Apply a sandy top dressing
For the top dressing I would recommend using a topsoil with a high sand content. If you can’t get hold of specific lawn top dressings then a good quality topsoil mixed 50/50 with sports sand would be a good compromise. Don’t use builders sand or play sand though as they may contains salts and bind together too much.
To calculate top dressing quantities I usually aim for at least 8kg or top dressing per square meter of lawn. You may need more if the lawn is particularly bumpy.
To apply the top dressing, simply barrow into piles across the lawn and work it level using the back of a rake. I often use a professional lawn lute, but these are expensive and difficult to use on very bumpy lawns. A rake should be fine for your purpose. You could drag around a long piece of timber or a ladder to help get a flat surface, but some good raking in several directions should be enough.

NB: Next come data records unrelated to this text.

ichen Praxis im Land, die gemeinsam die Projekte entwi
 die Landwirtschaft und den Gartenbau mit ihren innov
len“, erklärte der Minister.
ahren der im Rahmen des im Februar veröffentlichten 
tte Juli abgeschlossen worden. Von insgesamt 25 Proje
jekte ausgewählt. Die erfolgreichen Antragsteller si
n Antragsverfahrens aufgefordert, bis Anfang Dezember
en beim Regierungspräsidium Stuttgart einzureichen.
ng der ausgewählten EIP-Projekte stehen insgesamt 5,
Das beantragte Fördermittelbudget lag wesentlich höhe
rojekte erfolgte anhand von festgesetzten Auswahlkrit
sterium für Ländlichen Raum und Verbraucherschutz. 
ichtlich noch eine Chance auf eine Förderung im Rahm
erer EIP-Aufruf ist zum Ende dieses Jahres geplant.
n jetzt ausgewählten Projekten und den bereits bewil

Then give it a light watering and sit back and be patient.
A lawn good to do Tai Chi on?
To achieve a lawn good to do Tai Chi on, you will need a firm surface. Rolling the lawn will only compact the soils, ruining the structure of the soil so I don’t recommend this at all. You will find that the lawn will thin and the grass won’t grow.
Instead of rolling you need to incorporate more sand into the soil. This will give the soil a firmer texture, while still keeping it open. Top dressing as described above will help this, but going forward also think of aerating the lawn and brushing more sand into the surface.
As the roots of the grass bind the soil together, the lawn will firm up naturally.
With a more sandy soil though I certainly recommend feeding the lawn regularly as sand does not hold nutrients very well. Get in touch with your local lawn care service and I am sure they will be able to advise and give you a regular treatment regime.
I hope this is helpful and again, thanks for reading!